There are extensive resources on the internet discussing the famous Birthday Paradox. It is clear to me how you calculate the probability of two people sharing a birthday i.e. P(same) = 1 - P(different)
. However if I ask myself something apparently more simple I stall: firstly, let's say I generate two random birthdays. Getting the same birthday is like tossing a coin. Either the two persons share a birthday (Heads) or they don't share a birthday (Tail). Run this 500 times and the end result (#Heads/500) will somehow be close to 0.5
Q1) But how do I think about this if I generate three random birthdays? How can I estimate the probability then? Obviously my coin analogy won't be applicable.
Q2) once I have figured out the above I will need to scale it up and generate 30 or 50 birthdays. Is there a recommended technique or algorithm to isolate identical birthdays from a large set?

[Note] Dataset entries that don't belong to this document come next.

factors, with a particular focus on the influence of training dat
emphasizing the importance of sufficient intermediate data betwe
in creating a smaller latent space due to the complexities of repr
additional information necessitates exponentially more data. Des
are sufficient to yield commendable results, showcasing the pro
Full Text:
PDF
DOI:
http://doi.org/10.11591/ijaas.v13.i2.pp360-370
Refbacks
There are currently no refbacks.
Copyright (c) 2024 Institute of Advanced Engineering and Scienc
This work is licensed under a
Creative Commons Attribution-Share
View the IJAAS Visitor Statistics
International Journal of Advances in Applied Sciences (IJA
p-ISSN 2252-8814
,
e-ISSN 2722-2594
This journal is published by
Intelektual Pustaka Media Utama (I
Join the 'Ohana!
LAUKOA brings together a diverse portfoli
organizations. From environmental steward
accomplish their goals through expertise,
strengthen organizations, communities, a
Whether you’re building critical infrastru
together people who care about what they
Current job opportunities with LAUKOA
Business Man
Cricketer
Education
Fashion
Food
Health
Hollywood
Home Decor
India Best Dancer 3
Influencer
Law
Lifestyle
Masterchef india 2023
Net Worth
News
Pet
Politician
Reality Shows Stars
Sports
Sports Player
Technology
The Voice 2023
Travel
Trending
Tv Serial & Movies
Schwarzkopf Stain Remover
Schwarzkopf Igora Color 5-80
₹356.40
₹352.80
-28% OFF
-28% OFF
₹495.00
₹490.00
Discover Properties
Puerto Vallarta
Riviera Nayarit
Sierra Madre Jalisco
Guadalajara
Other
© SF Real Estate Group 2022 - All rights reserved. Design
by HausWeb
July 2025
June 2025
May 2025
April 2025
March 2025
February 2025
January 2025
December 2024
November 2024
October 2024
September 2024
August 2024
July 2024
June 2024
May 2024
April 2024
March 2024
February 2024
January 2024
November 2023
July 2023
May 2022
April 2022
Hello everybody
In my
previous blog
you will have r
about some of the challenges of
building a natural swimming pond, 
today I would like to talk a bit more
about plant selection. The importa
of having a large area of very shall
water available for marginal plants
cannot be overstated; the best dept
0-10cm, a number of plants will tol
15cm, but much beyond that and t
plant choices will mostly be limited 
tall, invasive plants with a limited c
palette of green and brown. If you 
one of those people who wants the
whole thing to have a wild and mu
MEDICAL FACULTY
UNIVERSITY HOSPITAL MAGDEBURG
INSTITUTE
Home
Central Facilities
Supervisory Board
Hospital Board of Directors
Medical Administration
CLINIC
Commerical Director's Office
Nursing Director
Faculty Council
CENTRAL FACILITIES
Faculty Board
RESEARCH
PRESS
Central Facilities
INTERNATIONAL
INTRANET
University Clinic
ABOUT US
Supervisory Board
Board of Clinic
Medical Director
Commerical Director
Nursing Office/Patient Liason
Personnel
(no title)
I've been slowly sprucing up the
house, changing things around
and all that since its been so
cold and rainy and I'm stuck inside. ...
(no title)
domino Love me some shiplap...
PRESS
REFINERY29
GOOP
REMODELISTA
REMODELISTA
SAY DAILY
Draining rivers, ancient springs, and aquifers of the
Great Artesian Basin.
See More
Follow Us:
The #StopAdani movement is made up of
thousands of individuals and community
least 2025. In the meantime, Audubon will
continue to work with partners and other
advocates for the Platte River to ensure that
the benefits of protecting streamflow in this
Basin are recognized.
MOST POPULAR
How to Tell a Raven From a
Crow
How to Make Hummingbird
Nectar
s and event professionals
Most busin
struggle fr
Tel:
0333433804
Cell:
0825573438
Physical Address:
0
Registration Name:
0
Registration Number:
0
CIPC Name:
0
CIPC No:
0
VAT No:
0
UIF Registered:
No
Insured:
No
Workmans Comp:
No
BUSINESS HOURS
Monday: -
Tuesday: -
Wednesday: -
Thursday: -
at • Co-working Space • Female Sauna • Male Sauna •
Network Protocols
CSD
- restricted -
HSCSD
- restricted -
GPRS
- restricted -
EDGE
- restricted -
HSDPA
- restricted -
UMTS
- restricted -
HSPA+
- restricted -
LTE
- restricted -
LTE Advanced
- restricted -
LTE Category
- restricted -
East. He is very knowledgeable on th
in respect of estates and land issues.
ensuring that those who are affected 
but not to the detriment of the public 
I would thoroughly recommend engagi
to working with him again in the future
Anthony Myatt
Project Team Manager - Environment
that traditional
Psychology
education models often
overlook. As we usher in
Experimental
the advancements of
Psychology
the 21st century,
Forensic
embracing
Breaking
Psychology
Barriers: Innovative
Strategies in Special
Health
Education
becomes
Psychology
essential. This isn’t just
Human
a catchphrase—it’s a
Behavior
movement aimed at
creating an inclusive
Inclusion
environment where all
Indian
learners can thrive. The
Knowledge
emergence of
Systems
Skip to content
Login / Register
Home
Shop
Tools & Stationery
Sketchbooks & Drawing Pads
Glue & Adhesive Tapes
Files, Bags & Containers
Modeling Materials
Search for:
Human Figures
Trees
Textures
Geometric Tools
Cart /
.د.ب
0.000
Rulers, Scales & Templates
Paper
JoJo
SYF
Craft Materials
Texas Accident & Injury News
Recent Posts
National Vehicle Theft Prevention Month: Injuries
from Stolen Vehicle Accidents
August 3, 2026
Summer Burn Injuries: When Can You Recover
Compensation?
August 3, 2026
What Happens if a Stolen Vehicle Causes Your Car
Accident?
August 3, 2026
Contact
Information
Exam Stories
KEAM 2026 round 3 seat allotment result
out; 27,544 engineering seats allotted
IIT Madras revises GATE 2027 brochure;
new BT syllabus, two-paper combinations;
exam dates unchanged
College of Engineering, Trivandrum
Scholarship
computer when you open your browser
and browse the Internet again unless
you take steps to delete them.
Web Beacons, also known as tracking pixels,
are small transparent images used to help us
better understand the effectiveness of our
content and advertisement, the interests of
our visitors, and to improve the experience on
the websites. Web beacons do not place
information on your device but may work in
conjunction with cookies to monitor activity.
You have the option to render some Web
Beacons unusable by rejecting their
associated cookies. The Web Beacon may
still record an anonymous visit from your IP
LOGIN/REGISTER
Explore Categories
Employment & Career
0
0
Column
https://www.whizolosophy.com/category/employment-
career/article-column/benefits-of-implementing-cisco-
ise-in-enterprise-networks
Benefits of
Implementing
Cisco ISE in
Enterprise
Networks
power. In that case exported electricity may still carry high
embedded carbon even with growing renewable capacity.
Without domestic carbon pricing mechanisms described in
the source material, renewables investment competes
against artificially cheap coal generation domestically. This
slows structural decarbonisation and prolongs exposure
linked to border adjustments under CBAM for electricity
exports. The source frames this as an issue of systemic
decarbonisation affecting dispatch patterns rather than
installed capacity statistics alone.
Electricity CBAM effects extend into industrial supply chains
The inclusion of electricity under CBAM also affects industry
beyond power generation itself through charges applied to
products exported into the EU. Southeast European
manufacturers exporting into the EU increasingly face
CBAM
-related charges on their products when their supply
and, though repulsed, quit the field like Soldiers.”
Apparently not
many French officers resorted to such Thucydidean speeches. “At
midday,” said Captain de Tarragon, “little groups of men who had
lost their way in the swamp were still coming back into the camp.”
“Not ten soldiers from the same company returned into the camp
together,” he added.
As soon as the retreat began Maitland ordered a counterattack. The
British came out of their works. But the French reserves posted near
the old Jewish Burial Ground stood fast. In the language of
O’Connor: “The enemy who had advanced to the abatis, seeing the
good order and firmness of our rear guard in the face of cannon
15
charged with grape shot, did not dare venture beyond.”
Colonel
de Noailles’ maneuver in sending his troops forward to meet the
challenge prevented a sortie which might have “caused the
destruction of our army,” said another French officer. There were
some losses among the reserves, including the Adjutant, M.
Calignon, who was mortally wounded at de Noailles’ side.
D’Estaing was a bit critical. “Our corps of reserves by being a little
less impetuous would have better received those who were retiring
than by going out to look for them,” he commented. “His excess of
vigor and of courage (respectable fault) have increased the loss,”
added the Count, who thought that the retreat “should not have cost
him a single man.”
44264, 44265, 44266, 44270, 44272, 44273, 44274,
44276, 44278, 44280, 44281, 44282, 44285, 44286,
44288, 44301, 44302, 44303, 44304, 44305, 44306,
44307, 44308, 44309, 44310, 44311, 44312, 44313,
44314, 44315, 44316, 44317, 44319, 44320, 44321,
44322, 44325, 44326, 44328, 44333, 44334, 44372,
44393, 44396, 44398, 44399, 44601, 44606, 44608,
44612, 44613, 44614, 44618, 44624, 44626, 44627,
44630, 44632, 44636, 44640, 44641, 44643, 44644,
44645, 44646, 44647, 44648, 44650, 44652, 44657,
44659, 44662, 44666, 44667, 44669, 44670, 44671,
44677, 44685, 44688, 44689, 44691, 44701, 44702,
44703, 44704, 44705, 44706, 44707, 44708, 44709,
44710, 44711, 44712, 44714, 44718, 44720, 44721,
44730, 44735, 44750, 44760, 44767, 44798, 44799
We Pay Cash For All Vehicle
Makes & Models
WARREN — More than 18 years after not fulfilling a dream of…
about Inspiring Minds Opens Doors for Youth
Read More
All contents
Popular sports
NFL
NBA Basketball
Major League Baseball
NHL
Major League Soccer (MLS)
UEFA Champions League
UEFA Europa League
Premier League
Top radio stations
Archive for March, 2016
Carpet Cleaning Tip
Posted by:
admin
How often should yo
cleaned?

Should I put them into arrays and loop through them?
Here's what I think I need:
r = 25 i.e. each trial run generates 25 birthdays
Trial 1 >
3 duplicates: 0
Trial 2 >
3 duplicates: 0
Trial 3 >
3 duplicates: 2
Trial 4 >
3 duplicates: 1
...
T100 >
3 duplicates: 2
estimated probability of 3 persons sharing a birthday in a room of 25 = (0+0+2+1+...+2)/100
Create an integer array of length 365, initialized to 0. Then generate N (in your case 25) random numbers between 1-365 and increase that number in the array (ie. bdays[random_value]++). Since you are only interested in a collision happening, right after increasing the number in the array check if it is greater than 2 (If it is then there is a second collision, which means there are 3 people with the same birthday). Keep track of collisions and execute this as many times as you wish (1000).
In the end, the ratio of collisions/1000 will be your requested value.
and, no tossing coins analogy is wrong.